_Exercise aim_: Reproduce the listing below word for word, without the pictures.

====== Data for processing

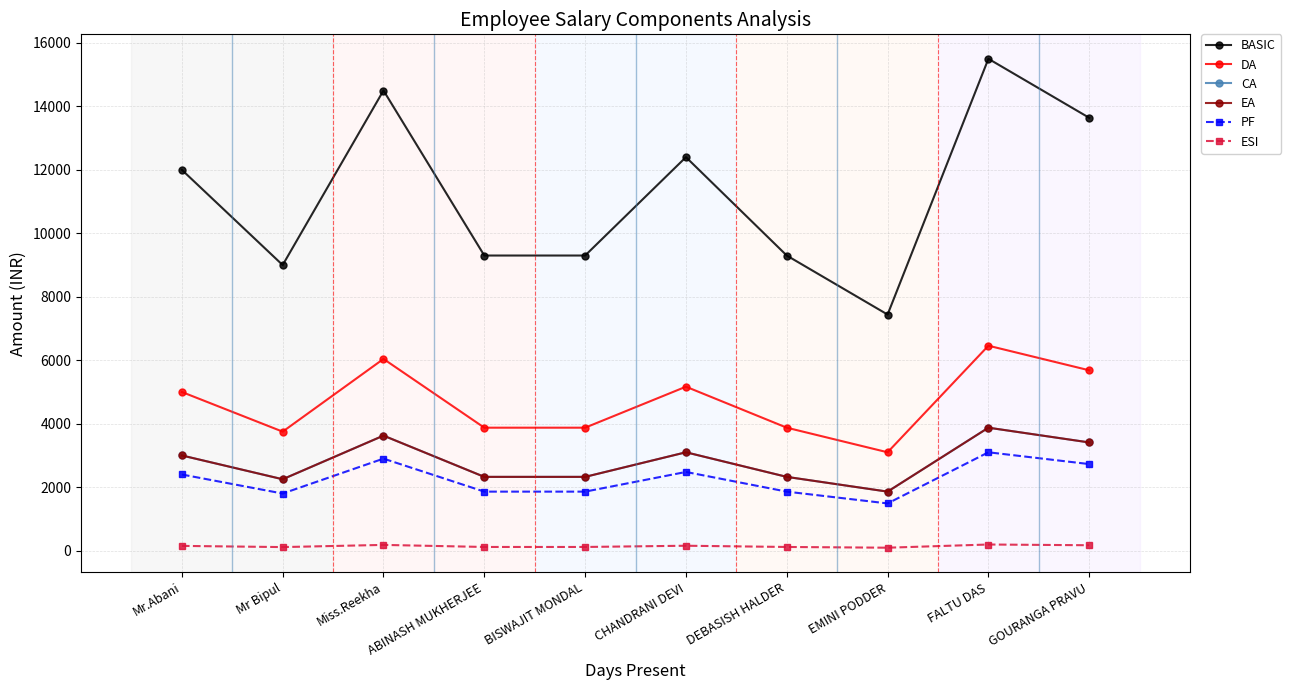

At which category does the chart reach its minimum across all series?

EMINI PODDER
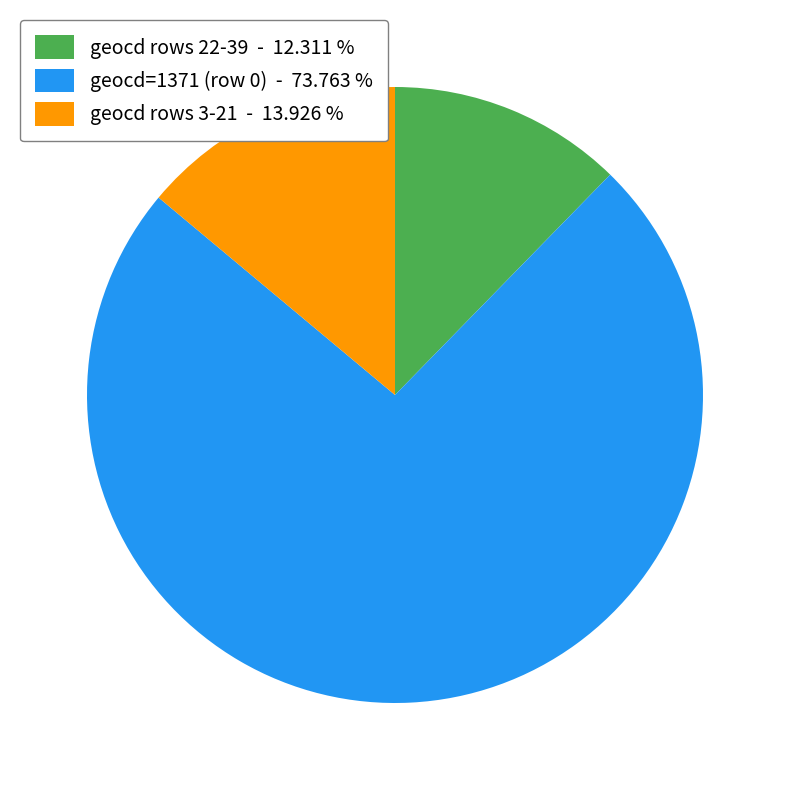

Combined, do geocd rows 22-39 - 12.311 % and geocd=1371 (row 0) - 73.763 % account for over 50%?

Yes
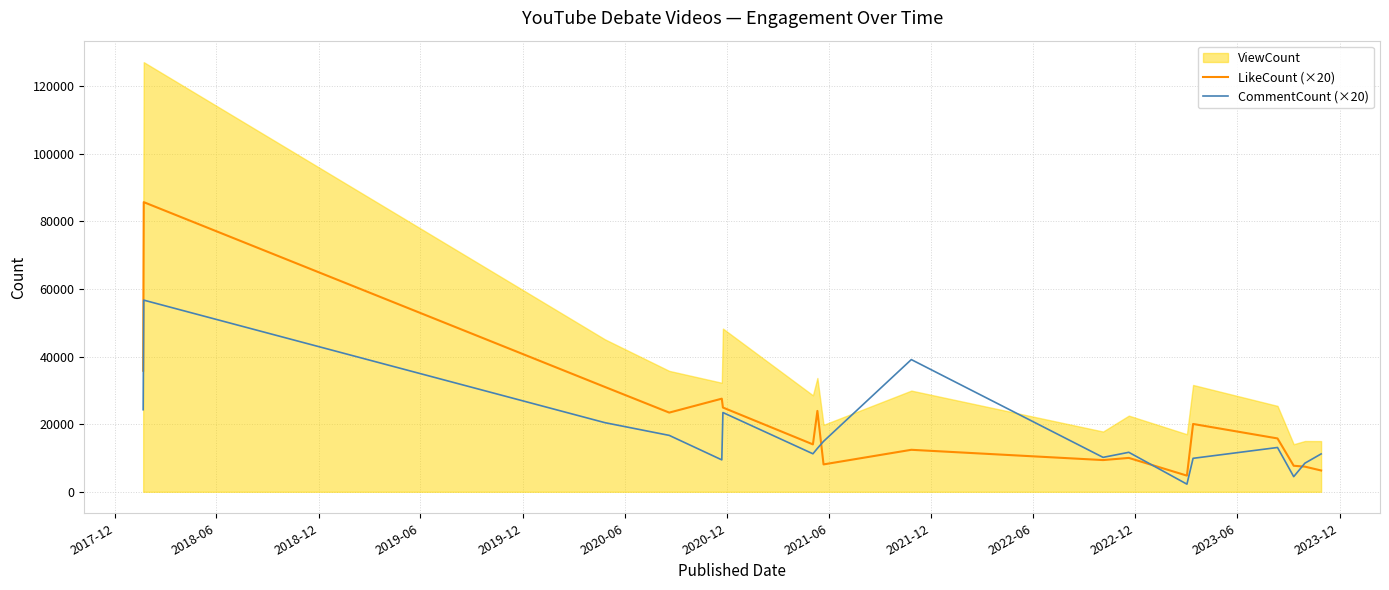

What is the maximum value for LikeCount (×20)?

85660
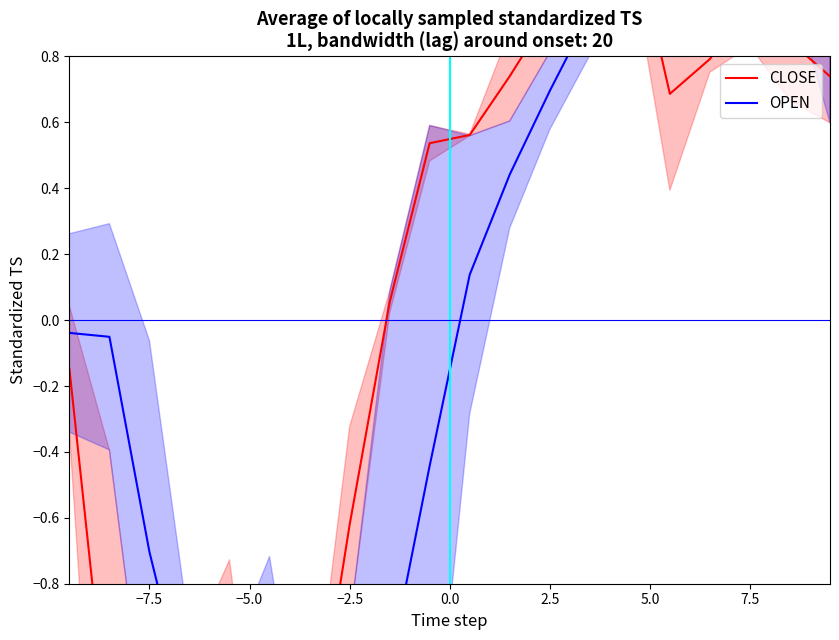

Which series has the largest range (max minus min)?

CLOSE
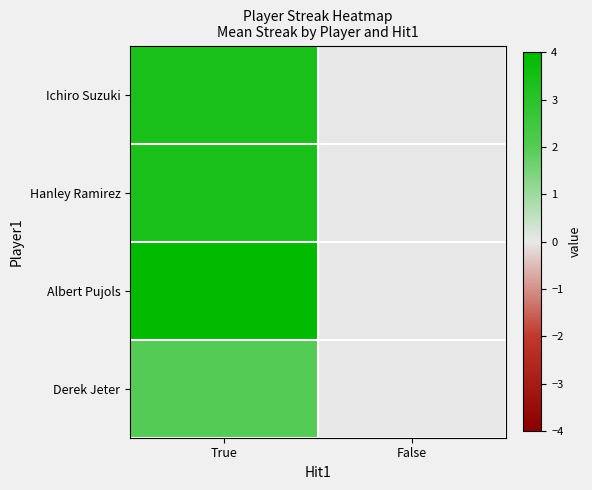

The value of Hanley Ramirez at False is 0.0. True or false?

True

============

_Result for this exercise_:
At which category does the chart reach its minimum across all series?

EMINI PODDER

Combined, do geocd rows 22-39 - 12.311 % and geocd=1371 (row 0) - 73.763 % account for over 50%?

Yes

What is the maximum value for LikeCount (×20)?

85660

Which series has the largest range (max minus min)?

CLOSE

The value of Hanley Ramirez at False is 0.0. True or false?

True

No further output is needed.